(Required action 1) Summarize the passage on expected waiting time in two sentences.

(Text shown)
☆ ☆ ☆

Consider some proportion 0 < ρ < 1, and consider the expected waiting time to reach ρK, that is, some proportion ρ of the steady-state mean. Then Eq. (10) simplifies to

$${\tau }_{d}=-\ln (1-\rho ),$$

(11)

which we note is independent of K, and where the requirement of ρ < 1 enables this to be well defined. Now let us consider Eq. (9) for N = ⌊ρK⌋. For notational simplicity only, we assume that ρK is an integer, and again observe that the numerator \({N}^{\underline{i+1}}\) is bounded above by (ρK)ⁱ⁺¹. Replacing this in Eq. (9) gives

$${\sum}_{i=0}^{N-1}\frac{{\rho }^{i+1}}{i+1}.$$

(12)

☆ ☆ ☆

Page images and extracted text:
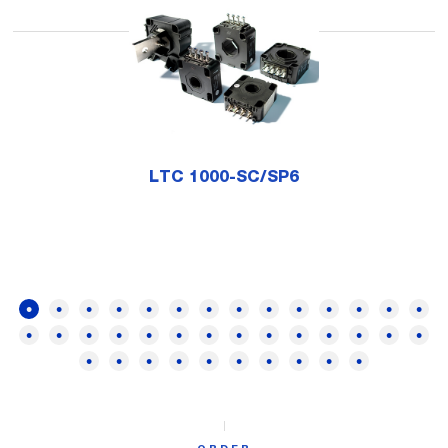
LTC 1000-SC/SP6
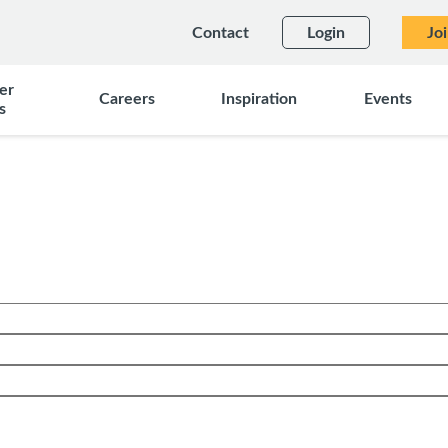
Contact
Login
Jo
er
Careers
Inspiration
Events
s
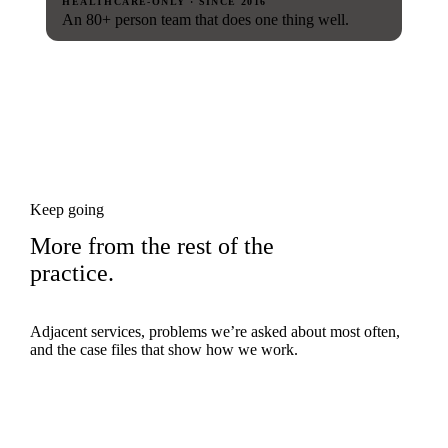
HEALTHCARE-ONLY · SINCE 2016
An 80+ person team that does one thing well.
Keep going
More from the rest of the
practice.
Adjacent services, problems we’re asked about most often,
and the case files that show how we work.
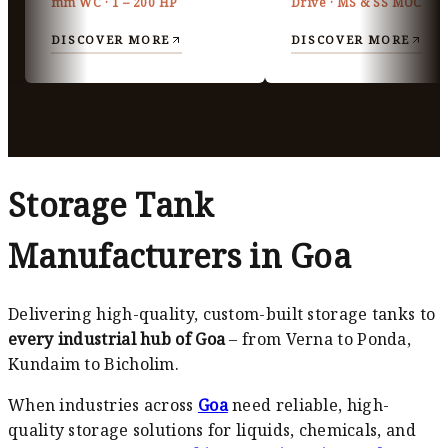
mm WC · 1 – 200 HP
Drive · MS & SS MOC
DISCOVER MORE
DISCOVER MORE
Storage Tank
Manufacturers in Goa
Delivering high-quality, custom-built storage tanks to
every industrial hub of Goa
– from Verna to Ponda,
Kundaim to Bicholim.
When industries across
Goa
need reliable, high-
quality storage solutions for liquids, chemicals, and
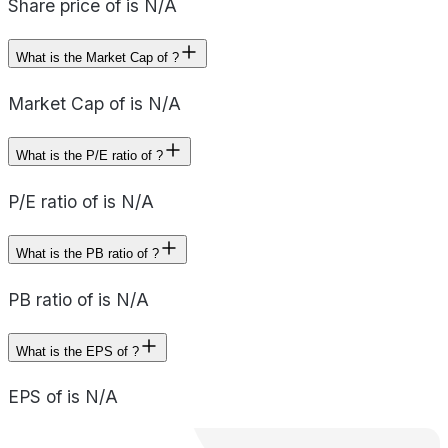
Share price of is N/A
What is the Market Cap of ?
Market Cap of is N/A
What is the P/E ratio of ?
P/E ratio of is N/A
What is the PB ratio of ?
PB ratio of is N/A
What is the EPS of ?
EPS of is N/A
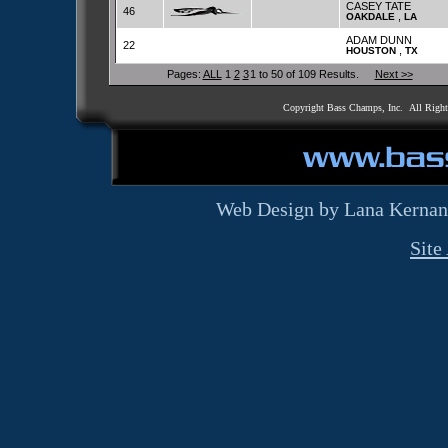
CASEY TATE
46
,
OAKDALE
LA
ADAM DUNN
22
,
HOUSTON
TX
Pages:
ALL
1
2
3
1 to 50 of 109 Results.
Next >>
Copyright Bass Champs, Inc. All Righ
Web Design by Lana Kernan
Site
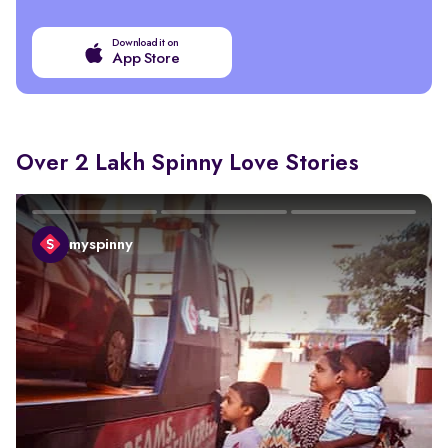
Download it on
App Store
Over 2 Lakh Spinny Love Stories
myspinny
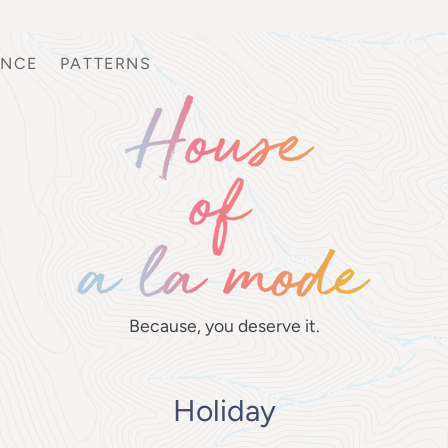
ANCE
PATTERNS
Because, you deserve it.
Holiday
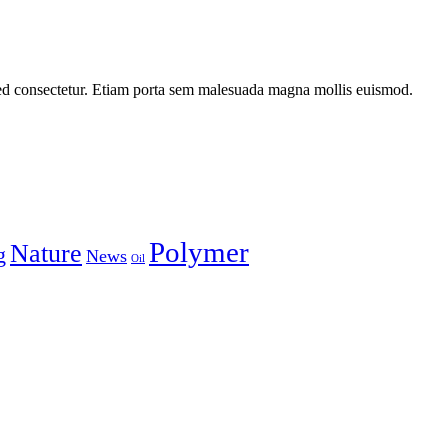
ed consectetur. Etiam porta sem malesuada magna mollis euismod.
Polymer
Nature
g
News
Oil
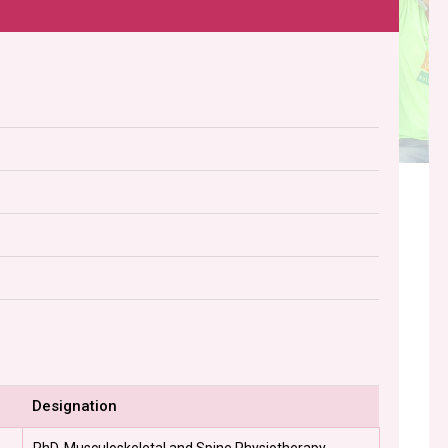
Designation
PhD, Musculoskeletal and Spine Physiotherapy -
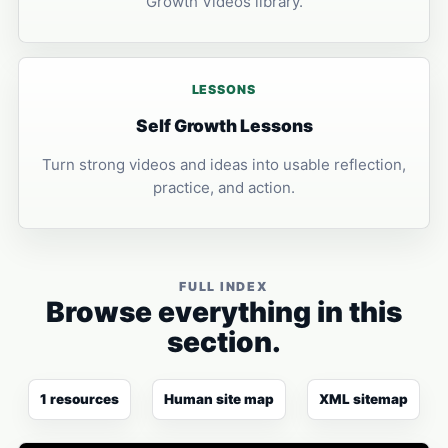
Growth Videos library.
LESSONS
Self Growth Lessons
Turn strong videos and ideas into usable reflection,
practice, and action.
FULL INDEX
Browse everything in this
section.
1 resources
Human site map
XML sitemap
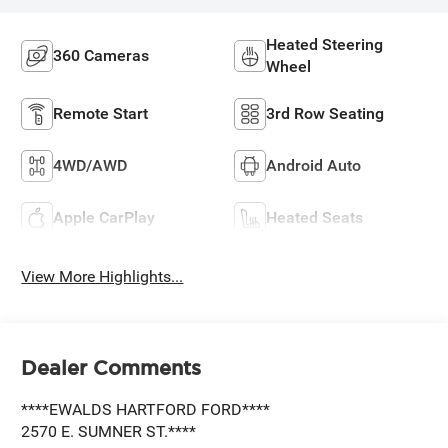
Heated Steering
360 Cameras
Wheel
Remote Start
3rd Row Seating
4WD/AWD
Android Auto
Apple CarPlay
Heated Seats
View More Highlights...
Dealer Comments
****EWALDS HARTFORD FORD****
2570 E. SUMNER ST.****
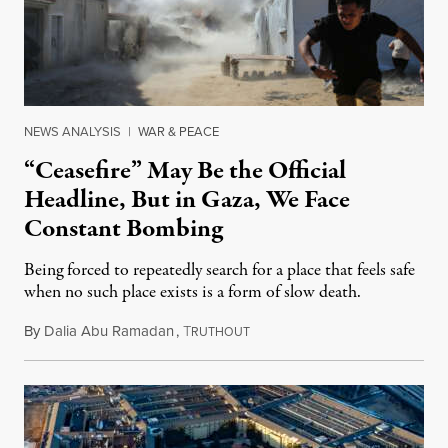
NEWS ANALYSIS
|
WAR & PEACE
“Ceasefire” May Be the Official
Headline, But in Gaza, We Face
Constant Bombing
Being forced to repeatedly search for a place that feels safe
when no such place exists is a form of slow death.
By
Dalia Abu Ramadan
,
T
August 4, 2026
RUTHOUT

☆ ☆ ☆

(Required action 2) Reproduce the records starting at the line that has "Growth Videos library." and ending after the line that has "2570 E. SUMNER ST.****". Leave the pictures out.

(Answer space 1) For a proportion ρ between 0 and 1, the expected waiting time to reach ρK simplifies to τ_d = −ln(1 − ρ), which is independent of K and well defined because ρ < 1. Taking N = ⌊ρK⌋ in Eq. (9) and bounding the numerator above by (ρK)ⁱ⁺¹ yields the sum of ρⁱ⁺¹/(i + 1) for i from 0 to N − 1.

(Answer space 2)
Growth Videos library.
LESSONS
Self Growth Lessons
Turn strong videos and ideas into usable reflection,
practice, and action.
FULL INDEX
Browse everything in this
section.
1 resources
Human site map
XML sitemap
Heated Steering
360 Cameras
Wheel
Remote Start
3rd Row Seating
4WD/AWD
Android Auto
Apple CarPlay
Heated Seats
View More Highlights...
Dealer Comments
****EWALDS HARTFORD FORD****
2570 E. SUMNER ST.****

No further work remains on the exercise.